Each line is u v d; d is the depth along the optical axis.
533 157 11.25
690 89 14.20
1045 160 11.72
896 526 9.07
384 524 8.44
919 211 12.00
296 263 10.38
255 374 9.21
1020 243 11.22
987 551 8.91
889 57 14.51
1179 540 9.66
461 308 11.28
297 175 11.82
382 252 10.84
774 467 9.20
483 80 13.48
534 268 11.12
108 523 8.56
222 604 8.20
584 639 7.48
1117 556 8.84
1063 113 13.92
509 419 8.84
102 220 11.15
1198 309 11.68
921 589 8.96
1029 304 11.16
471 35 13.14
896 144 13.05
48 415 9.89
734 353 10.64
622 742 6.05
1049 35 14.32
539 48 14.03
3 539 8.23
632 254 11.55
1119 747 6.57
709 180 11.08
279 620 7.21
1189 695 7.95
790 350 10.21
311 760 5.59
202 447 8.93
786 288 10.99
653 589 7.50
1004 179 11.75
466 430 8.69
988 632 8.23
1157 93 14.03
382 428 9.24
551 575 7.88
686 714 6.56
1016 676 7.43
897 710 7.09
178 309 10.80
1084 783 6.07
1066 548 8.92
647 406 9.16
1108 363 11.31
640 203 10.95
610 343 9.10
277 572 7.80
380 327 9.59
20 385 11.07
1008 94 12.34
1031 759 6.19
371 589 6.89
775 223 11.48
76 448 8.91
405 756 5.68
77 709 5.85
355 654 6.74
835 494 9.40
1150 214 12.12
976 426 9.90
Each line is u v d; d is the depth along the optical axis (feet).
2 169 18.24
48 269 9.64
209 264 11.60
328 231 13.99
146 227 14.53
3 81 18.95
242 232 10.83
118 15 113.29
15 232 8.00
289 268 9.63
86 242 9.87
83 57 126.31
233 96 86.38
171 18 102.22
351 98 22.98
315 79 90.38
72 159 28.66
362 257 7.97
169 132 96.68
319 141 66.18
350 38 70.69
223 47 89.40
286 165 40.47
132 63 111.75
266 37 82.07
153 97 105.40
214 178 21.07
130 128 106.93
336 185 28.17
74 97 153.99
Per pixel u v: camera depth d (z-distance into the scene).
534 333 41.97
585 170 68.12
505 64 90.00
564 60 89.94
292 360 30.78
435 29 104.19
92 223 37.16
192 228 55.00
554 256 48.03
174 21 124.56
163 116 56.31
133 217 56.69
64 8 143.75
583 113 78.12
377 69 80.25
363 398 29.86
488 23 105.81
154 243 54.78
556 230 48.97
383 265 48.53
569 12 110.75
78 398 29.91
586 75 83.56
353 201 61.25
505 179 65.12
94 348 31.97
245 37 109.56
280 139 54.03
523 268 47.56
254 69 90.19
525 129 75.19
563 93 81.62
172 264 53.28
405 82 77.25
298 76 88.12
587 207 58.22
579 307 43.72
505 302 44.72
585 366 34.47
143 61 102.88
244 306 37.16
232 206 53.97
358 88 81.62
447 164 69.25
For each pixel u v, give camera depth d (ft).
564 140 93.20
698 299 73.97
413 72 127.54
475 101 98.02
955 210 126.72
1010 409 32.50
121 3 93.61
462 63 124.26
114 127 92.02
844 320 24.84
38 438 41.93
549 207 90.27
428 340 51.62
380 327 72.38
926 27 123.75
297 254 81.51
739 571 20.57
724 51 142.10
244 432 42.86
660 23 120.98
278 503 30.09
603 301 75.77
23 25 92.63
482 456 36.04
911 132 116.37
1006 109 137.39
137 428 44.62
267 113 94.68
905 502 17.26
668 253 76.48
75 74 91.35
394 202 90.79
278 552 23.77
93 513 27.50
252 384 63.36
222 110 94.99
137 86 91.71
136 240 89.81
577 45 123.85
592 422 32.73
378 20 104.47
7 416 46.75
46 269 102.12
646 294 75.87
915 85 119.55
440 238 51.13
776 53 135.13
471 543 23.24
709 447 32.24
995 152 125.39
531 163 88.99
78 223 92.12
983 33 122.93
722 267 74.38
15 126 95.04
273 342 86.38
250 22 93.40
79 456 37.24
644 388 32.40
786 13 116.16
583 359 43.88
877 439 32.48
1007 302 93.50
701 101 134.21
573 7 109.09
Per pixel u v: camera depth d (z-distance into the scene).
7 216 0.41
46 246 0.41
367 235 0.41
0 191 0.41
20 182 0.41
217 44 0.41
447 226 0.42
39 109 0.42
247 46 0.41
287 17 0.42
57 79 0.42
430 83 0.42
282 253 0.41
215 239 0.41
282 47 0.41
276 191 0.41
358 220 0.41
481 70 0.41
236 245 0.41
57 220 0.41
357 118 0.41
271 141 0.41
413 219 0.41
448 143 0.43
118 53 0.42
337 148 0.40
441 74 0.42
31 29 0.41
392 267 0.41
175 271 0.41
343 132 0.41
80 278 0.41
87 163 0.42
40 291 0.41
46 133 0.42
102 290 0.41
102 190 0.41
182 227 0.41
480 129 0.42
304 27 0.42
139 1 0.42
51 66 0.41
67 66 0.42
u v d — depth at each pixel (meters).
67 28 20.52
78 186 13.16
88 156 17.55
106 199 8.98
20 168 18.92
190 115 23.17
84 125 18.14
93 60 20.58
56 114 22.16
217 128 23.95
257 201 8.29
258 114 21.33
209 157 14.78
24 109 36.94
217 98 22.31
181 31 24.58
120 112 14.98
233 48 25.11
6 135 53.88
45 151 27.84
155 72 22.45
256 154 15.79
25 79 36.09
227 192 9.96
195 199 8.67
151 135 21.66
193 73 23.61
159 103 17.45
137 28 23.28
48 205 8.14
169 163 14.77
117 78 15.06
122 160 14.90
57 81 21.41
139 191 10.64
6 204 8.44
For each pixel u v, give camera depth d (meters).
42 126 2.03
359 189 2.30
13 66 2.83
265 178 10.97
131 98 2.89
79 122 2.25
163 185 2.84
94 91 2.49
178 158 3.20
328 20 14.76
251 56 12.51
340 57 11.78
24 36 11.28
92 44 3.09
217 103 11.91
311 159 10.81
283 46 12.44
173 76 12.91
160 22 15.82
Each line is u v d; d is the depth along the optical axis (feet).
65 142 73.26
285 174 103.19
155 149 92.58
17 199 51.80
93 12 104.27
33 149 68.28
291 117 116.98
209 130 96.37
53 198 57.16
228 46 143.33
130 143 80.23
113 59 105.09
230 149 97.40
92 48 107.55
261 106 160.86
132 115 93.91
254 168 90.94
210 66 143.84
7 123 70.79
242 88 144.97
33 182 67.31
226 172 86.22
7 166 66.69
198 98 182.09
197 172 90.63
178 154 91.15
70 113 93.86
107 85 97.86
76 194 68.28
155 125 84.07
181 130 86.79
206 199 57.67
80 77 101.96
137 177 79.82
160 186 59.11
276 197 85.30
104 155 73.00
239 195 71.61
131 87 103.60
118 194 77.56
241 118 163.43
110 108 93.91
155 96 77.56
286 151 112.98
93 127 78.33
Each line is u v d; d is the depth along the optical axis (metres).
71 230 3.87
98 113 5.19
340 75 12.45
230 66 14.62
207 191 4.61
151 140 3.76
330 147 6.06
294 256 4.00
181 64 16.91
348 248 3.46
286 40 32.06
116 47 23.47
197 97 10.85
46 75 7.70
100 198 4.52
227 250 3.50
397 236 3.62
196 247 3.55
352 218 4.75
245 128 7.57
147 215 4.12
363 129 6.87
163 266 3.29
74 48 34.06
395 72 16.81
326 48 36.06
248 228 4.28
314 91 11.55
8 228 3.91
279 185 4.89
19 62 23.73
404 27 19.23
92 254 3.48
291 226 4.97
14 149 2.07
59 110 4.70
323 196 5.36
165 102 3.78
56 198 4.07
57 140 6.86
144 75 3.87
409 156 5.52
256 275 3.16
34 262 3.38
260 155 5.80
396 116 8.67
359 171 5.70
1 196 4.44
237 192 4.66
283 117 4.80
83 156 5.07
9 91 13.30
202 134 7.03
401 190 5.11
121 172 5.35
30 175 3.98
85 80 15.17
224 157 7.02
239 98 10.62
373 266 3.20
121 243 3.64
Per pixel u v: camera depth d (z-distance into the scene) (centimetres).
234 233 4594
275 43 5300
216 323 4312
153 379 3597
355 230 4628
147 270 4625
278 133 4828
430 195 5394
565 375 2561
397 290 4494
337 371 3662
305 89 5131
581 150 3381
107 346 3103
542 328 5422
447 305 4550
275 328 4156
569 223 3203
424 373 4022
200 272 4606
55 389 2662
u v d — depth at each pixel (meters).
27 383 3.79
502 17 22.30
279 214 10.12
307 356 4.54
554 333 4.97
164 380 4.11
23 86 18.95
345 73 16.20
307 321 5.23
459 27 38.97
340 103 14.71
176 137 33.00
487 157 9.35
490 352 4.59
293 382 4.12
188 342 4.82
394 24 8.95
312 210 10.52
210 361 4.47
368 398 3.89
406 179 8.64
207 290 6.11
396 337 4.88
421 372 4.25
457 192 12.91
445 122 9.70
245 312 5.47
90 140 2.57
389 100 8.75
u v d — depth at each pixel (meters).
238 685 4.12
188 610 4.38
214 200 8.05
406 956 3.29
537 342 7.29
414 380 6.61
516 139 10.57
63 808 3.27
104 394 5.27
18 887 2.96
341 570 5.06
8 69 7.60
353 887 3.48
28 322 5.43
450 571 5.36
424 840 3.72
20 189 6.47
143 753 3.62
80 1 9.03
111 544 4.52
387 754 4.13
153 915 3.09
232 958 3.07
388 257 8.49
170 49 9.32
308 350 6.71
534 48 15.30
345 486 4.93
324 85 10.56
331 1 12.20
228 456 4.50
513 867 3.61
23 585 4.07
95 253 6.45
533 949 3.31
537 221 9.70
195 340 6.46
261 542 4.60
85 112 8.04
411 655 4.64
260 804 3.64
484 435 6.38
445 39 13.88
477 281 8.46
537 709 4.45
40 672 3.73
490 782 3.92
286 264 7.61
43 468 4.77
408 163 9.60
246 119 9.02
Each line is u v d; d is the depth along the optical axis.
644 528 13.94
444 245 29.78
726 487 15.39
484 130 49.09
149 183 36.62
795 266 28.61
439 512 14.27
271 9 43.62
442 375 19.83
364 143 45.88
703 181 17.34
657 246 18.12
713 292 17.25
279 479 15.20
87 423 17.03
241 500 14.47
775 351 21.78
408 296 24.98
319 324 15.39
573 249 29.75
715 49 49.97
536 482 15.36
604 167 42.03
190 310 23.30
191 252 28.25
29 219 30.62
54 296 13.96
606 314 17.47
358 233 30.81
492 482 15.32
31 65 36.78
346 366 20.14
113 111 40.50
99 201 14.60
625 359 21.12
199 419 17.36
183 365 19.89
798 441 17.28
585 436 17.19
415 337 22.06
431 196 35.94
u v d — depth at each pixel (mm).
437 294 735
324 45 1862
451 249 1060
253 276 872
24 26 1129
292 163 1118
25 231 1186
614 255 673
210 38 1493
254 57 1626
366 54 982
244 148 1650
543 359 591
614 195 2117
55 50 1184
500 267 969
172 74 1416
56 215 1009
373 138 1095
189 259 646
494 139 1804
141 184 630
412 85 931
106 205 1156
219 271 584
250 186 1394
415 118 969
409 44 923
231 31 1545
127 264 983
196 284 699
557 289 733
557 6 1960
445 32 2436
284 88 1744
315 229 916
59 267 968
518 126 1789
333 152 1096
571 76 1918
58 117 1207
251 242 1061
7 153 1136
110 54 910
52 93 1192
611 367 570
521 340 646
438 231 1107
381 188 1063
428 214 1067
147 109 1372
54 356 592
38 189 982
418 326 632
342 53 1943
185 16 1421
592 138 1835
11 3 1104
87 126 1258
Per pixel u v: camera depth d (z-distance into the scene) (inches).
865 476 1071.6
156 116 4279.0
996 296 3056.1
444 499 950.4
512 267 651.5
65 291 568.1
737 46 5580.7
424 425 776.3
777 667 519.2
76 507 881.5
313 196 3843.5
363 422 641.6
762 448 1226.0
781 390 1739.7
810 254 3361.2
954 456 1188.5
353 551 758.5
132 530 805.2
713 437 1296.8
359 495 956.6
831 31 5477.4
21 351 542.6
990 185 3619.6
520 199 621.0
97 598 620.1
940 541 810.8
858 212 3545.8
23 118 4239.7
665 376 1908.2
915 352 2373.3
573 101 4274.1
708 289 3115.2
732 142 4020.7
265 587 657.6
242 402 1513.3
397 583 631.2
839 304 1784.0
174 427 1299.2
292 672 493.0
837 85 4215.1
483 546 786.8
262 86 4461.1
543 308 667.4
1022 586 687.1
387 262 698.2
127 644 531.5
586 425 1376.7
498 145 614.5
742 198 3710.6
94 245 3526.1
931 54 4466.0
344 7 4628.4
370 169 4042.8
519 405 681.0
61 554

Problem statement
Word for word, restate the lines above from the line containing "98 113 5.19" through the line containing "307 356 4.54", with both included and nothing else.

Solution to this exercise
98 113 5.19
340 75 12.45
230 66 14.62
207 191 4.61
151 140 3.76
330 147 6.06
294 256 4.00
181 64 16.91
348 248 3.46
286 40 32.06
116 47 23.47
197 97 10.85
46 75 7.70
100 198 4.52
227 250 3.50
397 236 3.62
196 247 3.55
352 218 4.75
245 128 7.57
147 215 4.12
363 129 6.87
163 266 3.29
74 48 34.06
395 72 16.81
326 48 36.06
248 228 4.28
314 91 11.55
8 228 3.91
279 185 4.89
19 62 23.73
404 27 19.23
92 254 3.48
291 226 4.97
14 149 2.07
59 110 4.70
323 196 5.36
165 102 3.78
56 198 4.07
57 140 6.86
144 75 3.87
409 156 5.52
256 275 3.16
34 262 3.38
260 155 5.80
396 116 8.67
359 171 5.70
1 196 4.44
237 192 4.66
283 117 4.80
83 156 5.07
9 91 13.30
202 134 7.03
401 190 5.11
121 172 5.35
30 175 3.98
85 80 15.17
224 157 7.02
239 98 10.62
373 266 3.20
121 243 3.64
Per pixel u v: camera depth d (z-distance into the scene) (centimetres).
234 233 4594
275 43 5300
216 323 4312
153 379 3597
355 230 4628
147 270 4625
278 133 4828
430 195 5394
565 375 2561
397 290 4494
337 371 3662
305 89 5131
581 150 3381
107 346 3103
542 328 5422
447 305 4550
275 328 4156
569 223 3203
424 373 4022
200 272 4606
55 389 2662
u v d — depth at each pixel (meters).
27 383 3.79
502 17 22.30
279 214 10.12
307 356 4.54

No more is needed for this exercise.